━━━ Data for this task ━━━

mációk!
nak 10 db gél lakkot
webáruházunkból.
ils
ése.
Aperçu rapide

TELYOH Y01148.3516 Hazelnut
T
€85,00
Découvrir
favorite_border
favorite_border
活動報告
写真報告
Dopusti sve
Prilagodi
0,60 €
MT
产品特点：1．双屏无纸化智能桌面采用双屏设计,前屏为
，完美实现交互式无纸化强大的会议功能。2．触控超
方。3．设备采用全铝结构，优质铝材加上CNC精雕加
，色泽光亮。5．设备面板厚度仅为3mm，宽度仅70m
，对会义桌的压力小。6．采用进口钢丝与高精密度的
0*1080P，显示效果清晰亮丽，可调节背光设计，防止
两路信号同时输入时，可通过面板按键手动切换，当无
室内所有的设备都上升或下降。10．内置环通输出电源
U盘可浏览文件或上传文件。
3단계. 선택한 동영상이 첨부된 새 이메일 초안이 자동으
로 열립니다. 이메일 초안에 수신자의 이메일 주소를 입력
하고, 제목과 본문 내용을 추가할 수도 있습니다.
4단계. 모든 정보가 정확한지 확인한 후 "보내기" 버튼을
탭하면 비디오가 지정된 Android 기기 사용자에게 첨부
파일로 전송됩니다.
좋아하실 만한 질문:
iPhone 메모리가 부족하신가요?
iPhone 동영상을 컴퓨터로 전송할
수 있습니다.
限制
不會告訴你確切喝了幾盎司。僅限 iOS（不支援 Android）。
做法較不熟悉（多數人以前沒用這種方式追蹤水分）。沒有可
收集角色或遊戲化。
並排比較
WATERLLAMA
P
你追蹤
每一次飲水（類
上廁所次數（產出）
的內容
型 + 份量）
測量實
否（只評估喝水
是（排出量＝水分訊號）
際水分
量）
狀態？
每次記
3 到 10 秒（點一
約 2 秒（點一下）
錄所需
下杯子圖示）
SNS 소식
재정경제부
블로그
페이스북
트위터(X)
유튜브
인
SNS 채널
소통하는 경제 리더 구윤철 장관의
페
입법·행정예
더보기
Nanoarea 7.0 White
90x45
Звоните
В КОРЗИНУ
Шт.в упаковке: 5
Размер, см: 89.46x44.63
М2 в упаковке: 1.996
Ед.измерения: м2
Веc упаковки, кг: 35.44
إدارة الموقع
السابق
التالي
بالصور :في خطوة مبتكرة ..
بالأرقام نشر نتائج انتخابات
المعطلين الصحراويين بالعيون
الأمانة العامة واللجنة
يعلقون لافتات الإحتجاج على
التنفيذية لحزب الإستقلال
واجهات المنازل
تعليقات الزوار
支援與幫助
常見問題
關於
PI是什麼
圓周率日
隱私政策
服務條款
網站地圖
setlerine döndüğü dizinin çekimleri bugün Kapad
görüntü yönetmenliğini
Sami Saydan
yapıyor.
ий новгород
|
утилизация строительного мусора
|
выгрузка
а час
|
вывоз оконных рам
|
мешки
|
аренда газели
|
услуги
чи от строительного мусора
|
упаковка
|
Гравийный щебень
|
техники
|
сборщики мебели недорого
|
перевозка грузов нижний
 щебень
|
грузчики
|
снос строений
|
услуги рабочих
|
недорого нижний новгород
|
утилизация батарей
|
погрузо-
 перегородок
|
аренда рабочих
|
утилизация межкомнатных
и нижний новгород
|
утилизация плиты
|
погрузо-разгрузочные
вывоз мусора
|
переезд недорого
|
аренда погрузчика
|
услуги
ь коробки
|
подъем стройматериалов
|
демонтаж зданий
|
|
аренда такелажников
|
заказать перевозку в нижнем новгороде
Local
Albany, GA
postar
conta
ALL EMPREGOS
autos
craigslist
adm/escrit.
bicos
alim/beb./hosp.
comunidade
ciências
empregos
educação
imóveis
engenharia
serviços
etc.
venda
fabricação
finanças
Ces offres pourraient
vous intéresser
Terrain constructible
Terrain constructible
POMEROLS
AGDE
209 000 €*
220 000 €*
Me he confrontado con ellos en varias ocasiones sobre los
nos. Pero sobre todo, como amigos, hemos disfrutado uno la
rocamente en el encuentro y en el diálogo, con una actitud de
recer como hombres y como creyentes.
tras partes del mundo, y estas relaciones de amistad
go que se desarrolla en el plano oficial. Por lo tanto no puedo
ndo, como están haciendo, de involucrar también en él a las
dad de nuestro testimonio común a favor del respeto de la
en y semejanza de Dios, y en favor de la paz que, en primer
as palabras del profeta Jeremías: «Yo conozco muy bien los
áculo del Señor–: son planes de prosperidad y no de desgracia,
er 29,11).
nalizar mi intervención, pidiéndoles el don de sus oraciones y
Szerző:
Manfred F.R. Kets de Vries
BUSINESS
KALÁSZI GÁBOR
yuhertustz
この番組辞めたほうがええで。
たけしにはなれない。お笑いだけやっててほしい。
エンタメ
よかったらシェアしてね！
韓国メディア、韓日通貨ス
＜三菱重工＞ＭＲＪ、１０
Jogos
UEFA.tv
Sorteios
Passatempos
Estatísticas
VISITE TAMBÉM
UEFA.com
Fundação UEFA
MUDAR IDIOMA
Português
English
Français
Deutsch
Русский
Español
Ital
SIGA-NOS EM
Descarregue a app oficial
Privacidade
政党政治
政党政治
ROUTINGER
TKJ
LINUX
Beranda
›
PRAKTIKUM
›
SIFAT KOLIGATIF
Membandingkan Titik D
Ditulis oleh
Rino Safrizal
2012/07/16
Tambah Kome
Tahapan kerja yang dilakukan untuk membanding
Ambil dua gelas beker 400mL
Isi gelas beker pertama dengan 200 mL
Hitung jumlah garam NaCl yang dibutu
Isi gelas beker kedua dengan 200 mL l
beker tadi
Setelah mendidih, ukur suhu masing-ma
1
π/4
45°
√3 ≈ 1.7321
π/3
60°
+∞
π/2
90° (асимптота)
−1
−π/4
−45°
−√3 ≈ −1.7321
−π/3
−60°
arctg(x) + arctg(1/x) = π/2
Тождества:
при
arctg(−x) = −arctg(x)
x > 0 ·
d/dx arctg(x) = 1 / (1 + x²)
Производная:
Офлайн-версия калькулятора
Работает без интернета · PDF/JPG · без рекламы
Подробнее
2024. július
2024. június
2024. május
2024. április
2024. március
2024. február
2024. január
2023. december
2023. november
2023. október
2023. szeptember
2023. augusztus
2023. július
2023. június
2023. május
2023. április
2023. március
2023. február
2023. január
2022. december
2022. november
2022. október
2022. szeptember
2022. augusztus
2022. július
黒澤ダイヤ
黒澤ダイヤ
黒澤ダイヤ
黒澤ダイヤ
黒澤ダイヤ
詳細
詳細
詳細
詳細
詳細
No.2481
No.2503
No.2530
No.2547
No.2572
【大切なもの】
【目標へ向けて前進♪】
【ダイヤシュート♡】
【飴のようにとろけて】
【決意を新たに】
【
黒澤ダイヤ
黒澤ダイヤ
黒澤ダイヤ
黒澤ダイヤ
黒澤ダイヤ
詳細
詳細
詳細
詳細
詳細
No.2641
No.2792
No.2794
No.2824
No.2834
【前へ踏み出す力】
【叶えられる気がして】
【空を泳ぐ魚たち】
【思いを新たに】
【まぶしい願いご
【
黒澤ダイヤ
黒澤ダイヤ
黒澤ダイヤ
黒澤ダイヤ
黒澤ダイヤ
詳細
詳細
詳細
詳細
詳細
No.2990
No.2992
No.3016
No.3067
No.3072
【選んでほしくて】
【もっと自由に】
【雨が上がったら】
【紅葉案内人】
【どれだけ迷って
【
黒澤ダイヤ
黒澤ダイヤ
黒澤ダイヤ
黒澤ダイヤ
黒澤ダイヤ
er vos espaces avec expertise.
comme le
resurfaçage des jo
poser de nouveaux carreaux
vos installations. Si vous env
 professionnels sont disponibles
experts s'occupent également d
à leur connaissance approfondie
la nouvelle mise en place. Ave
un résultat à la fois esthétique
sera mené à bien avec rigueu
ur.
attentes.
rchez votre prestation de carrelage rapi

━━━

Starting at the first line of the entries and ending at the line containing "是（排出量＝水分訊號）", rewrite those lines with "Hazelnut" swapped for "Chestnut" and everything else left unchanged.

mációk!
nak 10 db gél lakkot
webáruházunkból.
ils
ése.
Aperçu rapide

TELYOH Y01148.3516 Chestnut
T
€85,00
Découvrir
favorite_border
favorite_border
活動報告
写真報告
Dopusti sve
Prilagodi
0,60 €
MT
产品特点：1．双屏无纸化智能桌面采用双屏设计,前屏为
，完美实现交互式无纸化强大的会议功能。2．触控超
方。3．设备采用全铝结构，优质铝材加上CNC精雕加
，色泽光亮。5．设备面板厚度仅为3mm，宽度仅70m
，对会义桌的压力小。6．采用进口钢丝与高精密度的
0*1080P，显示效果清晰亮丽，可调节背光设计，防止
两路信号同时输入时，可通过面板按键手动切换，当无
室内所有的设备都上升或下降。10．内置环通输出电源
U盘可浏览文件或上传文件。
3단계. 선택한 동영상이 첨부된 새 이메일 초안이 자동으
로 열립니다. 이메일 초안에 수신자의 이메일 주소를 입력
하고, 제목과 본문 내용을 추가할 수도 있습니다.
4단계. 모든 정보가 정확한지 확인한 후 "보내기" 버튼을
탭하면 비디오가 지정된 Android 기기 사용자에게 첨부
파일로 전송됩니다.
좋아하실 만한 질문:
iPhone 메모리가 부족하신가요?
iPhone 동영상을 컴퓨터로 전송할
수 있습니다.
限制
不會告訴你確切喝了幾盎司。僅限 iOS（不支援 Android）。
做法較不熟悉（多數人以前沒用這種方式追蹤水分）。沒有可
收集角色或遊戲化。
並排比較
WATERLLAMA
P
你追蹤
每一次飲水（類
上廁所次數（產出）
的內容
型 + 份量）
測量實
否（只評估喝水
是（排出量＝水分訊號）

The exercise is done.